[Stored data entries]
####

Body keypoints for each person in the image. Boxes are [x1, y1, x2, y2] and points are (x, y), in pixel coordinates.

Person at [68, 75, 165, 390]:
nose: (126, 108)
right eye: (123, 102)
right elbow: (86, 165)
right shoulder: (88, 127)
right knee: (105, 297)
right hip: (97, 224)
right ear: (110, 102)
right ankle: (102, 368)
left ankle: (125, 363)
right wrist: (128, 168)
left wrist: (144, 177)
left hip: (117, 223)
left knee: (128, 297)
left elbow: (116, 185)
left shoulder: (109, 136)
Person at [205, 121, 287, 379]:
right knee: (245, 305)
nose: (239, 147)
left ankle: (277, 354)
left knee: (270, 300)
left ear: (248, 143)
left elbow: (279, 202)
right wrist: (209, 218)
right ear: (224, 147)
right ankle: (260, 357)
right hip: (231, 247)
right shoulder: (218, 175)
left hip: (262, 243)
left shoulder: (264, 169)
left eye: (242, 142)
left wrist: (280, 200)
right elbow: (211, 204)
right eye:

####

## EXERCISE DIRECTIONS
From the records above, copy each line in which the string "knee" occurs.

## ANSWER BOX
right knee: (105, 297)
left knee: (128, 297)
right knee: (245, 305)
left knee: (270, 300)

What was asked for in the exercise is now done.